April is Sexual Assault Awareness Month. Throughout the month, Creating a Rape-free Environment for Students (C.A.R.E.S.) hosted events for students to learn about issues surrounding sexual violence, as well as create a space for students to share their story. C.A.R.E.S. created the “What Were You Wearing Exhibit” in collaboration with the Argyros Forum Student Union, where the exhibit was displayed for several weeks.

C.A.R.E.S. is an organization led by Dr. Dani Smith, who teaches courses in Peace Studies and Sociology in Wilkinson College. Its mission is to advocate for survivors of sexual assault and provide resources for students. Other April events included The Clothesline Project and Denim Day/Red My Lips. The intent was to show how real people have been affected by sexual violence and to fight back against victim blaming, which most often takes form in the question, “What were you wearing?”

The “What Were You Wearing Exhibit” was first created by Jen Brockman and Dr. Mary Wyandt-Hiebert from the University of Arkansas in 2013. Through anonymous submissions, students could describe the clothes they were wearing when they were assaulted. Those clothes/replicas were displayed in the exhibit alongside a description of the clothing and a brief narrative.

Sophie Camilleri (‘25, Women and Gender Studies) explained the importance of the exhibit.

“I think it is a validating experience for survivors to know that they’re not alone and it wasn’t their fault. Exhibits like this help to humanize survivors and make them more than a statistic. It’s also important to educate the community about victim blaming, especially when sexual violence is so common on college campuses.”

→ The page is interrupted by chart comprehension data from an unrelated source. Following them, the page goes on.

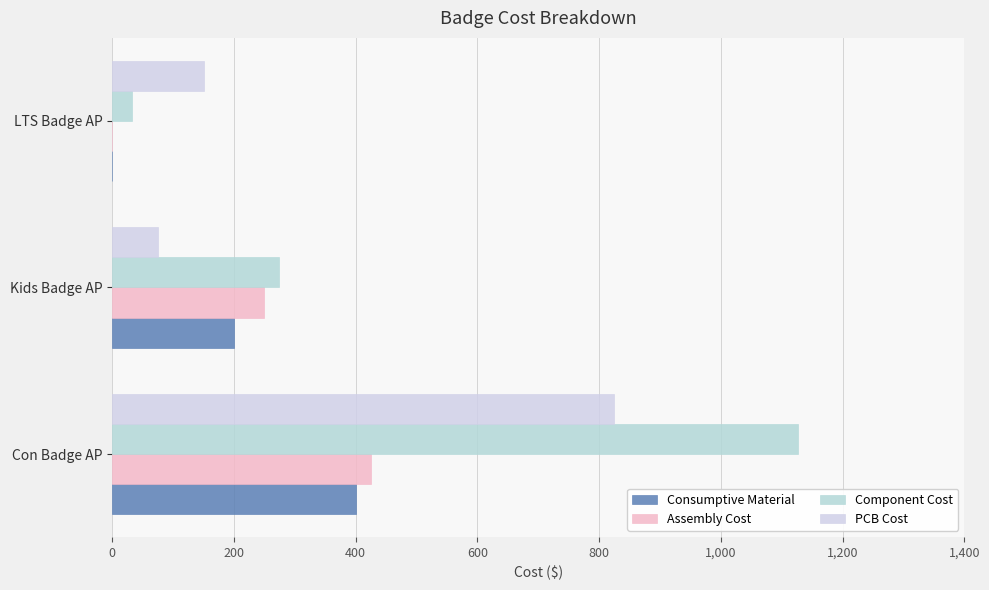

How many data points does each series have?

3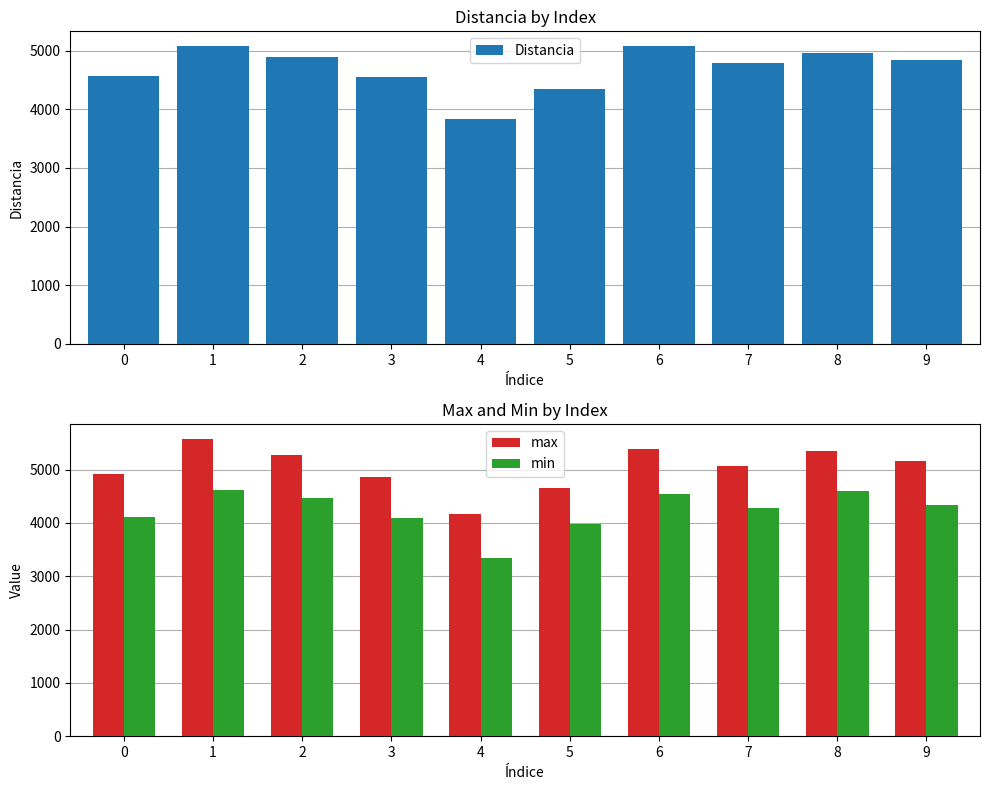

How many bars are there in each group?

3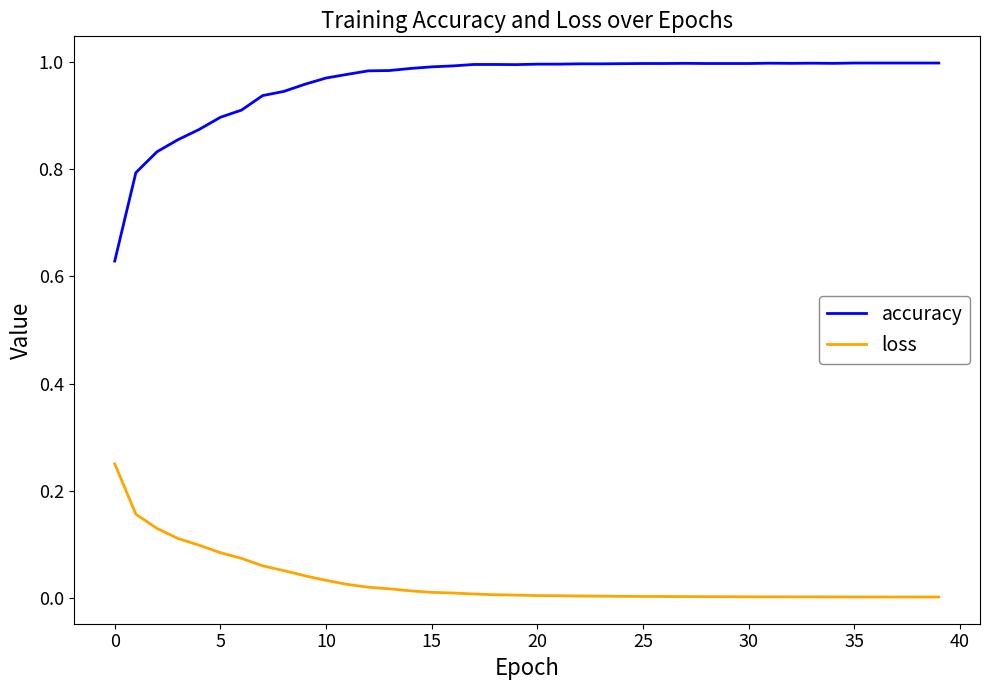

Rank the series by their maximum value, from lowest to highest.

loss, accuracy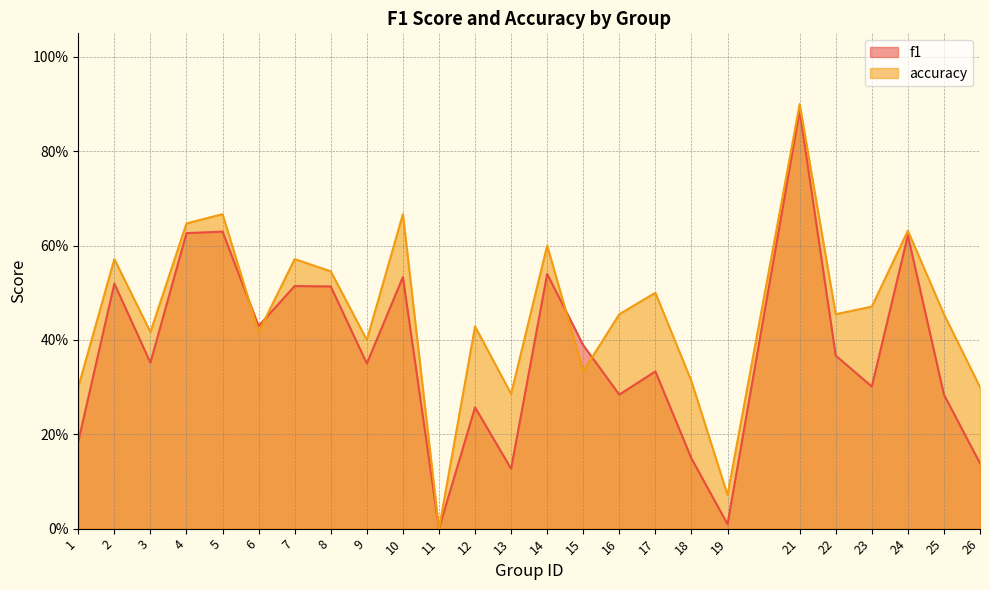

Which series changed the most between 10 and 18?

f1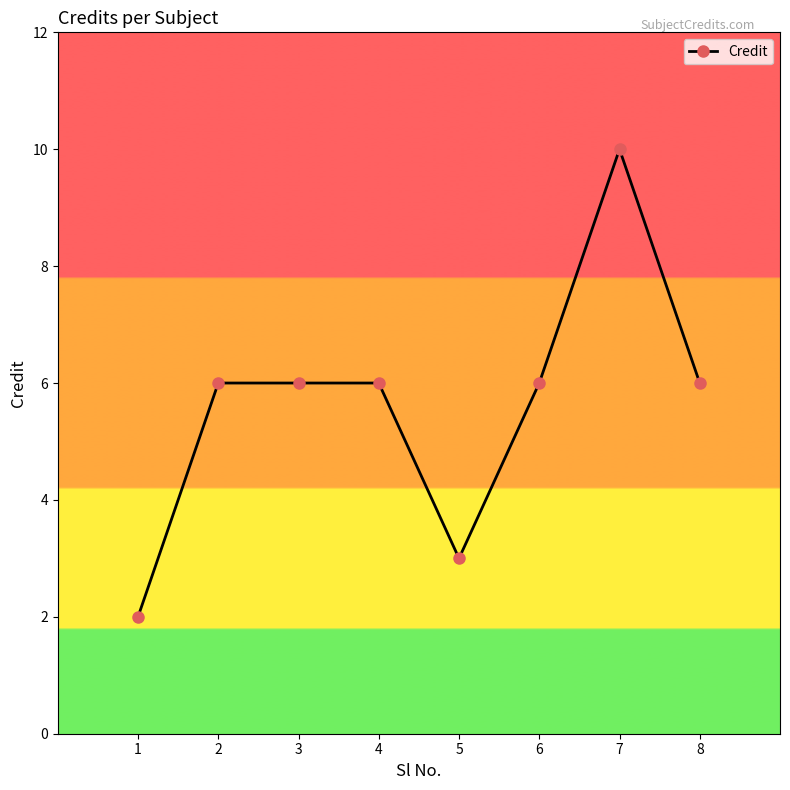

True or false: there are more than 0 points higher than both neighbors.

True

The clothes send a message, what someone was wearing, is not a reason for assault. By blaming the victim for wearing certain clothes, the blame is shifted onto them rather than the perpetrator of the crime. To avoid victim blaming, offer the survivor support rather than asking questions. Victims may already feel a degree of shame, and the blame being placed on the individual, whether intentional or not, can prevent them from reporting the crime. It’s important that we listen to, believe in, and support survivors.